── Alıntı metin
• 379
    bu maç 11-11 olsa yine çevirirdik. 11-10 olduktan sonra fazlasıyla maç ritmi yakaladık.
    mevcut medya algısında yine pislik bulaştırma çabası söz konusudur.
    galatasarayın tam gereksinim duyduğu anda verdiği reaksiyon ve sonrasında gelişen iyi futbolu oldukça olumlu oldu.
    icardi ve osimhen gol attı.
    sara ve sane beklenen görüntülerden esintiler izletti.
    takım kenetlenmesi tam istediğimiz görüntüde bir maç izledik.
  • 380
    her maçını hakemlerle kazanan takımların en ufak fırsatta dominant takıma sallaması ve pislik atması bu ülkenin normalidir. çok takılmadan işimize bakalım, bunlar için başınızı ağrıtmayın, galatasaray'ın tadını çıkarın. kimseye bir şey ispatlama yükümlülüğümüz yok. kaldı ki onu da şampiyonlar ligi'nde mükemmel hakem yönetimlerinde ispatlıyoruz.
────
### Kısa alıştırma A
Kayıtlarda "order: Hymenoptera" geçen satırdan başla, kayıtların son satırında bitir; bu satırları "class" yerine "sınıf" koyarak güncelle, gerisini değiştirme ve resimleri yanıta ekleme.
── Verilen kayıtlar
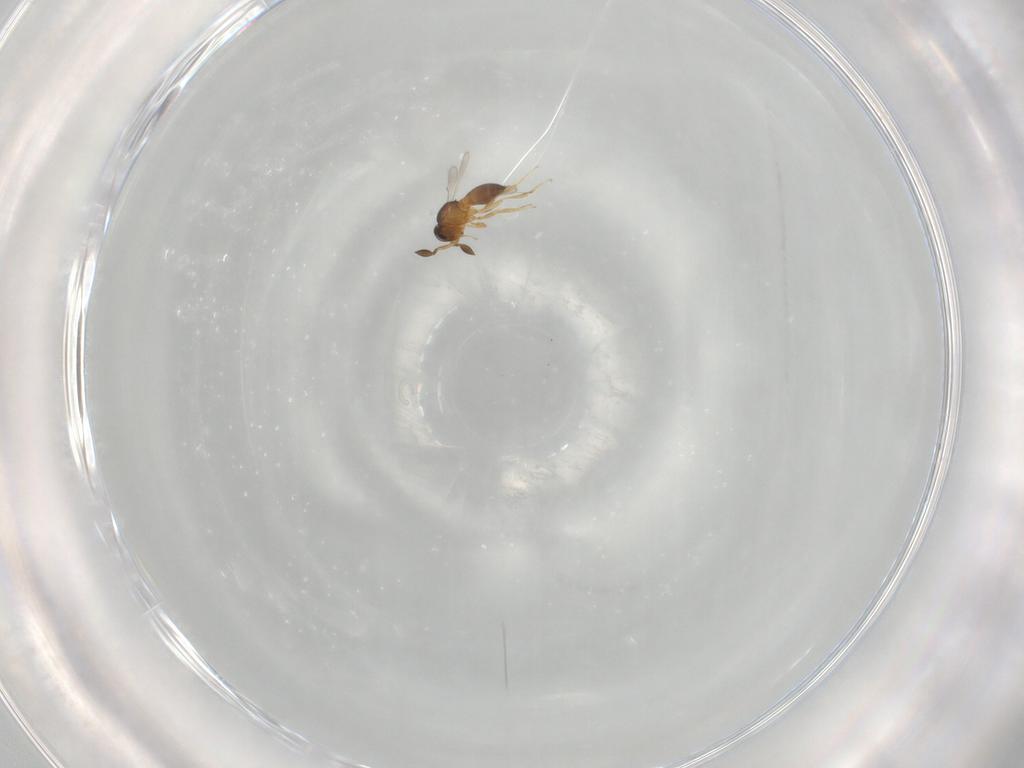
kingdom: Animalia
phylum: Arthropoda
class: Insecta
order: Hymenoptera
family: Scelionidae
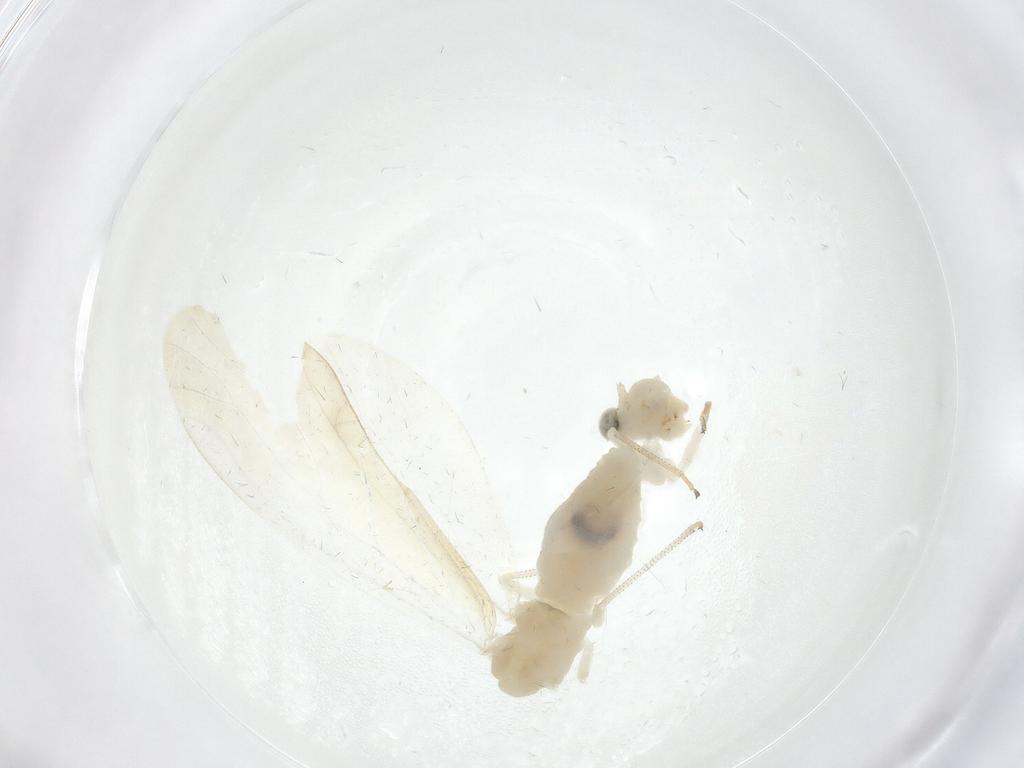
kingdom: Animalia
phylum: Arthropoda
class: Insecta
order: Psocodea
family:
────
### Kısa alıştırma B
Galatasaray maçı üzerine yazılan yorumları son cümleden sonra devam ettir.

### Görev sonucu A
order: Hymenoptera
family: Scelionidae
kingdom: Animalia
phylum: Arthropoda
sınıf: Insecta
order: Psocodea
family:

### Görev sonucu B
  • 382
    aşağıdaki yazı federasyon'un sitesinden alıntıdır;

    --- alıntı ---

    uefa'nın ve türkiye futbol federasyonu'nun hakemlerden istediği öncelik oyuncu sağlığının korunmasıdır. bu bağlamda oyuncuların başlarına ve yüzlerine aldıkları darbeler daha dikkatli takip edilmelidir. eğer oyuncunun yüzüne eller ve kollar ile bilinçli bir şekilde darbe varsa, bu darbenin hız ve şiddetine göre sarı kart veya kırmızı kart uygulanması gerekir.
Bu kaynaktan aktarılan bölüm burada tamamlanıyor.